_Your assignment_.
Every record below is to be restated verbatim, though its images are not.

_Data for analysis_.

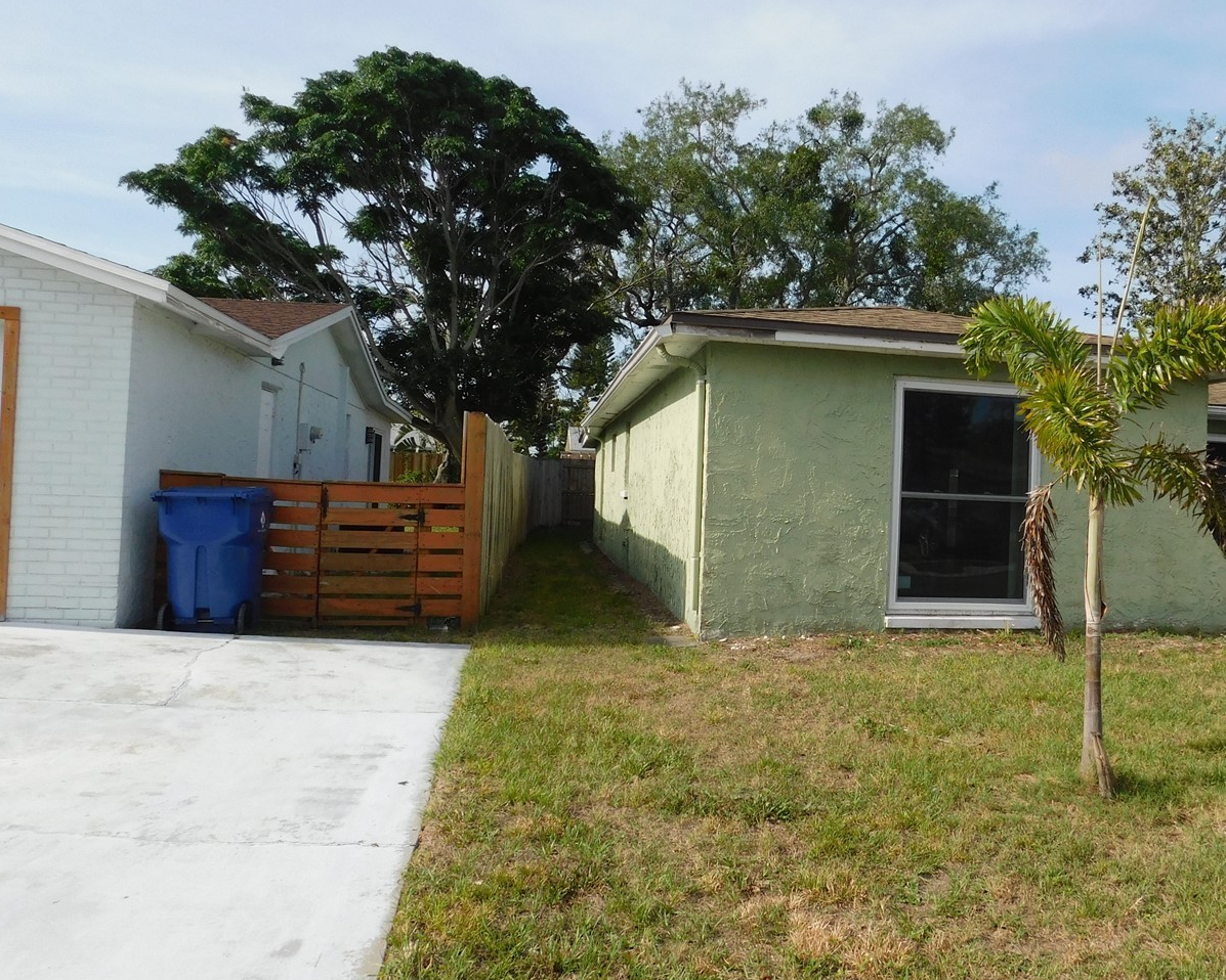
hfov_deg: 58.1
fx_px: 1089
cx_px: 761
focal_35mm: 30
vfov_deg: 48.5
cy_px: 480
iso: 125
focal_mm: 4
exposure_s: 1/500
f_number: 6
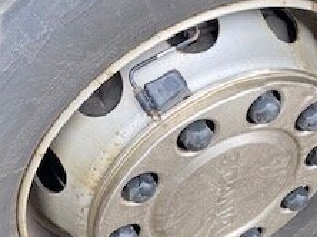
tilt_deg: -46.3
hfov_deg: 26.0
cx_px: 130
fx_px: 686
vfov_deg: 19.6
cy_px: 94
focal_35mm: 75
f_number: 1.8
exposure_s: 1/60
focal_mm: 4.25
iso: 200
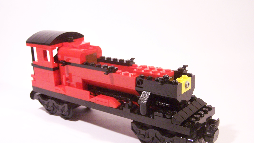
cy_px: 88
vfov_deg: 25.4
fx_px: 317
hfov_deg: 43.7
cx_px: 127
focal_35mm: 47
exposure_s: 1/30
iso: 400
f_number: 3.2
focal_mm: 7.1
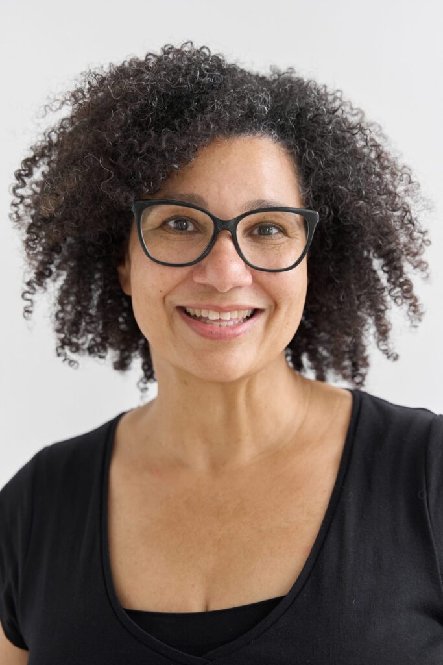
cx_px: 222
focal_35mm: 67
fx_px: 1236
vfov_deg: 30.1
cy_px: 332
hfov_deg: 20.3
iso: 800
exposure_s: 1/160
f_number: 4
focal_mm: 67
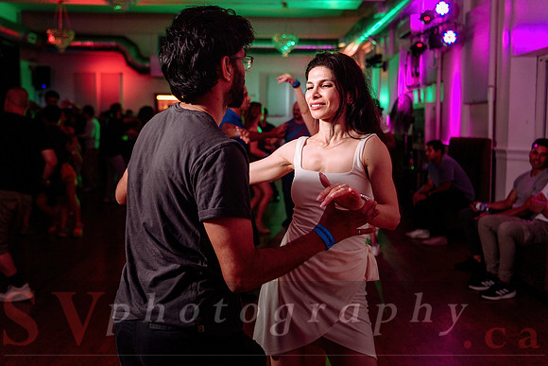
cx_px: 274
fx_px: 584
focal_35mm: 38
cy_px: 164
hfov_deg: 50.3
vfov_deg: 34.8
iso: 800
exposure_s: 1/30
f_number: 2.8
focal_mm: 34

_Answer box_.
hfov_deg: 58.1
fx_px: 1089
cx_px: 761
focal_35mm: 30
vfov_deg: 48.5
cy_px: 480
iso: 125
focal_mm: 4
exposure_s: 1/500
f_number: 6
tilt_deg: -46.3
hfov_deg: 26.0
cx_px: 130
fx_px: 686
vfov_deg: 19.6
cy_px: 94
focal_35mm: 75
f_number: 1.8
exposure_s: 1/60
focal_mm: 4.25
iso: 200
cy_px: 88
vfov_deg: 25.4
fx_px: 317
hfov_deg: 43.7
cx_px: 127
focal_35mm: 47
exposure_s: 1/30
iso: 400
f_number: 3.2
focal_mm: 7.1
cx_px: 222
focal_35mm: 67
fx_px: 1236
vfov_deg: 30.1
cy_px: 332
hfov_deg: 20.3
iso: 800
exposure_s: 1/160
f_number: 4
focal_mm: 67
cx_px: 274
fx_px: 584
focal_35mm: 38
cy_px: 164
hfov_deg: 50.3
vfov_deg: 34.8
iso: 800
exposure_s: 1/30
f_number: 2.8
focal_mm: 34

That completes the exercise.